**DATA FOR THE TASK:**
-------
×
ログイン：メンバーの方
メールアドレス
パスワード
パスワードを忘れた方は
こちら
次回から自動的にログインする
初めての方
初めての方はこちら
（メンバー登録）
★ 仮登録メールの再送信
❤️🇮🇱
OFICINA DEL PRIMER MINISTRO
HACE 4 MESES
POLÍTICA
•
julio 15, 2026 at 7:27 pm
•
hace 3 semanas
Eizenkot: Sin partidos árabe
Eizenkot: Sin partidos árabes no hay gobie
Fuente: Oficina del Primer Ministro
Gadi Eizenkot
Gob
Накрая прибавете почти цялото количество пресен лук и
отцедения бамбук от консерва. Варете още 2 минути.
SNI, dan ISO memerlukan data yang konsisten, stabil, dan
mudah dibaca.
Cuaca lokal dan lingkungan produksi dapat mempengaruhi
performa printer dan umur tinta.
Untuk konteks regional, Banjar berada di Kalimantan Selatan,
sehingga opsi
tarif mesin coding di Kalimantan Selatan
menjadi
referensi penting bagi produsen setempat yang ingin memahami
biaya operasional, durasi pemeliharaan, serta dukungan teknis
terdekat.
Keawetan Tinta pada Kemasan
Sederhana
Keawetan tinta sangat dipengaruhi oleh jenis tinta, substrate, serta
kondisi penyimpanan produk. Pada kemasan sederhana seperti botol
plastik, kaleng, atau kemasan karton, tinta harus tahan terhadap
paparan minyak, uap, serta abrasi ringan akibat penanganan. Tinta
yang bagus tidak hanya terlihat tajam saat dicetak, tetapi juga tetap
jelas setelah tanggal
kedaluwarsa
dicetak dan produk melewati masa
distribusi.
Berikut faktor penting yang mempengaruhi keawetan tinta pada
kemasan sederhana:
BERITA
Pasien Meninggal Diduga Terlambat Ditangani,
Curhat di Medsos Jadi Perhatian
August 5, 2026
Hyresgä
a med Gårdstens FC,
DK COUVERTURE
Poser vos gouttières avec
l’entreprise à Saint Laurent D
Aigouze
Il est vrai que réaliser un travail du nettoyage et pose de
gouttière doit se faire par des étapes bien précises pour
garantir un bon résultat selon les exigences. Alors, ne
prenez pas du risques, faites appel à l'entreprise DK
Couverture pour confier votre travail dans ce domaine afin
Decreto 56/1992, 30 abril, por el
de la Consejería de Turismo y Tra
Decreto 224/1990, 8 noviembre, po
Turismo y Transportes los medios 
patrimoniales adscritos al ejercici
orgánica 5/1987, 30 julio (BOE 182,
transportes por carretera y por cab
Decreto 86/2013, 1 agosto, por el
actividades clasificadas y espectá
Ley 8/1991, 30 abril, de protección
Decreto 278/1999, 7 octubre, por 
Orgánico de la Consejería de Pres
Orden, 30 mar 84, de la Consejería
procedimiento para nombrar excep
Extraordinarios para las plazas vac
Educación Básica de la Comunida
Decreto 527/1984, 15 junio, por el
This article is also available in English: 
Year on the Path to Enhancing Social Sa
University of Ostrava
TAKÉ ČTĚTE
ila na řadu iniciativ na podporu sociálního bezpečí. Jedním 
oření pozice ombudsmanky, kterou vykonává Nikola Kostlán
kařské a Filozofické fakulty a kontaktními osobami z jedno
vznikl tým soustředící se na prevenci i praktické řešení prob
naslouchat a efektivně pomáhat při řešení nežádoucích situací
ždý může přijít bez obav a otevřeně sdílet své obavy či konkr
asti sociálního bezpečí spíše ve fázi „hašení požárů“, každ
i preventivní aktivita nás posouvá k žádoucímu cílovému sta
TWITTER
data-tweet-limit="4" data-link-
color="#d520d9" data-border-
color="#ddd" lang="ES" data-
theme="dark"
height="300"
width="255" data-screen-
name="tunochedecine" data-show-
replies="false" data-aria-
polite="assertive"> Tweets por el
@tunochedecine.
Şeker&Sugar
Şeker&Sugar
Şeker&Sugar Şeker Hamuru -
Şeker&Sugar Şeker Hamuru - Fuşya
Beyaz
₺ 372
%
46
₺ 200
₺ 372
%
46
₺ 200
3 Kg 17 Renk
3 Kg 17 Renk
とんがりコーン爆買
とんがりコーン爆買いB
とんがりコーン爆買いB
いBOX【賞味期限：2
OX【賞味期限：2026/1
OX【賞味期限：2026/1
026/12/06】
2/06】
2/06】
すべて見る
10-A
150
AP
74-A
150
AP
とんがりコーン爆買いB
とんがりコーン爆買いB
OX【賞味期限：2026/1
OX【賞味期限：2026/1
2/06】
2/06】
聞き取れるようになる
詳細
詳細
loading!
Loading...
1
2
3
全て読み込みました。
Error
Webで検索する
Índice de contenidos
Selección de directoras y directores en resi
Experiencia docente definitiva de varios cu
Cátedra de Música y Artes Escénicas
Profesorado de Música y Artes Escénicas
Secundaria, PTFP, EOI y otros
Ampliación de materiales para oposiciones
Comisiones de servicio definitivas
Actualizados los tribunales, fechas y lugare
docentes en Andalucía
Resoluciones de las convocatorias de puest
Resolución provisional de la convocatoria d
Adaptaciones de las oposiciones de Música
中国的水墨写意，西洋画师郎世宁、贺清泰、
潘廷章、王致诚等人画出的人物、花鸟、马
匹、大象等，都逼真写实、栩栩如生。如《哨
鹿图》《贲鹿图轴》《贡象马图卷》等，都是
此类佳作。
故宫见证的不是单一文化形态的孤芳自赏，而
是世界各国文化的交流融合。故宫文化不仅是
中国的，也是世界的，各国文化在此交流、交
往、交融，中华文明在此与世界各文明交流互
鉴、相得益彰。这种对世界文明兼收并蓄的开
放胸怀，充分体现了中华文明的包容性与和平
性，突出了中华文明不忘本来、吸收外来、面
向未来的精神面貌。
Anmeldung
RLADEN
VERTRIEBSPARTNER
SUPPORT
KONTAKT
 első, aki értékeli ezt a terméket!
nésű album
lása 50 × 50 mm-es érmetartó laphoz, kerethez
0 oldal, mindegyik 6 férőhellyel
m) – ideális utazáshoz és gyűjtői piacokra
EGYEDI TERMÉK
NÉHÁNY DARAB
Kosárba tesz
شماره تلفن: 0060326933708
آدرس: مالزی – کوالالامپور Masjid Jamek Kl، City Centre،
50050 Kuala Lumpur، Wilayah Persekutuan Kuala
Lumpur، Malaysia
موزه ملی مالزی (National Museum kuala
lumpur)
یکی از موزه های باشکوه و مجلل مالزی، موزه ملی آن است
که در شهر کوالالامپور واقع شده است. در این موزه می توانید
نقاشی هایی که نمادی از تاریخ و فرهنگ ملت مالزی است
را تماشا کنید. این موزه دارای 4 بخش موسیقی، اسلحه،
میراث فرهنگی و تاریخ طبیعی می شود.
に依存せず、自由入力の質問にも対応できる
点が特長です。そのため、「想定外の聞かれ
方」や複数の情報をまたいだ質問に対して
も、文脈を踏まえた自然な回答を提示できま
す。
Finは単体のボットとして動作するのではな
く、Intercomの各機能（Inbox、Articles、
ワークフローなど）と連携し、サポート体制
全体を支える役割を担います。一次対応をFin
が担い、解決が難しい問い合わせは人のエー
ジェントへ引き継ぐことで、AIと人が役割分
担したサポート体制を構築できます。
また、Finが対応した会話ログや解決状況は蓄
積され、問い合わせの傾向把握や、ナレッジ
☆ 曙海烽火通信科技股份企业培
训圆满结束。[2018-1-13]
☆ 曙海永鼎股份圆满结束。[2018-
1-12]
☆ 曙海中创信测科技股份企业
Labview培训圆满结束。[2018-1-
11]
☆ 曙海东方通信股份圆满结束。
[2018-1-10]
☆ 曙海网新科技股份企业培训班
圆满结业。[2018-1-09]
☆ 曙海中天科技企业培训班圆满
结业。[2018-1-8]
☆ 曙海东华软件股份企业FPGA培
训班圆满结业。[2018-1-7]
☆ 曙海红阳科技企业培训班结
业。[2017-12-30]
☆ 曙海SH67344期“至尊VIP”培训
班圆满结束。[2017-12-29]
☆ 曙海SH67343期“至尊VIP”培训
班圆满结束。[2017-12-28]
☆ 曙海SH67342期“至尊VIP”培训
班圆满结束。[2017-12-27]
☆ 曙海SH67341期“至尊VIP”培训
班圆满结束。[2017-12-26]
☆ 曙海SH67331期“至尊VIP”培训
-------
**TASK OBJECTIVE:** Copy out each line of the data above, exactly, if it lies between the line holding "Secundaria, PTFP, EOI y otros" and the line holding "lása 50 × 50 mm-es érmetartó laphoz, kerethez", inclusive; copy no other line.

**EXPECTED OUTPUT:**
Secundaria, PTFP, EOI y otros
Ampliación de materiales para oposiciones
Comisiones de servicio definitivas
Actualizados los tribunales, fechas y lugare
docentes en Andalucía
Resoluciones de las convocatorias de puest
Resolución provisional de la convocatoria d
Adaptaciones de las oposiciones de Música
中国的水墨写意，西洋画师郎世宁、贺清泰、
潘廷章、王致诚等人画出的人物、花鸟、马
匹、大象等，都逼真写实、栩栩如生。如《哨
鹿图》《贲鹿图轴》《贡象马图卷》等，都是
此类佳作。
故宫见证的不是单一文化形态的孤芳自赏，而
是世界各国文化的交流融合。故宫文化不仅是
中国的，也是世界的，各国文化在此交流、交
往、交融，中华文明在此与世界各文明交流互
鉴、相得益彰。这种对世界文明兼收并蓄的开
放胸怀，充分体现了中华文明的包容性与和平
性，突出了中华文明不忘本来、吸收外来、面
向未来的精神面貌。
Anmeldung
RLADEN
VERTRIEBSPARTNER
SUPPORT
KONTAKT
 első, aki értékeli ezt a terméket!
nésű album
lása 50 × 50 mm-es érmetartó laphoz, kerethez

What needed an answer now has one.